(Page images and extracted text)
== Segment start ==

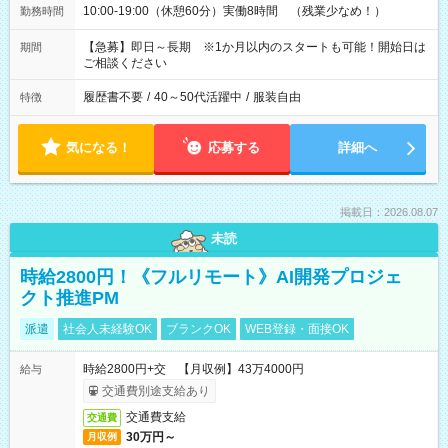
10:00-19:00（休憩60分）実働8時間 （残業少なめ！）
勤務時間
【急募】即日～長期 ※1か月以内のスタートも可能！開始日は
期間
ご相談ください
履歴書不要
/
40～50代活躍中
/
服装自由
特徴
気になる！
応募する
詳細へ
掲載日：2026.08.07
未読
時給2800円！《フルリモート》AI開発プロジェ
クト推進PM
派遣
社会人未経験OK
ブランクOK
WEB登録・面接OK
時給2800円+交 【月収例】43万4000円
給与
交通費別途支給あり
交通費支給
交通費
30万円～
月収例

== Segment end ==

#### What is being asked:
Could you set down every entry above exactly as it stands, with no images?

#### Solution to this problem:
10:00-19:00（休憩60分）実働8時間 （残業少なめ！）
勤務時間
【急募】即日～長期 ※1か月以内のスタートも可能！開始日は
期間
ご相談ください
履歴書不要
/
40～50代活躍中
/
服装自由
特徴
気になる！
応募する
詳細へ
掲載日：2026.08.07
未読
時給2800円！《フルリモート》AI開発プロジェ
クト推進PM
派遣
社会人未経験OK
ブランクOK
WEB登録・面接OK
時給2800円+交 【月収例】43万4000円
給与
交通費別途支給あり
交通費支給
交通費
30万円～
月収例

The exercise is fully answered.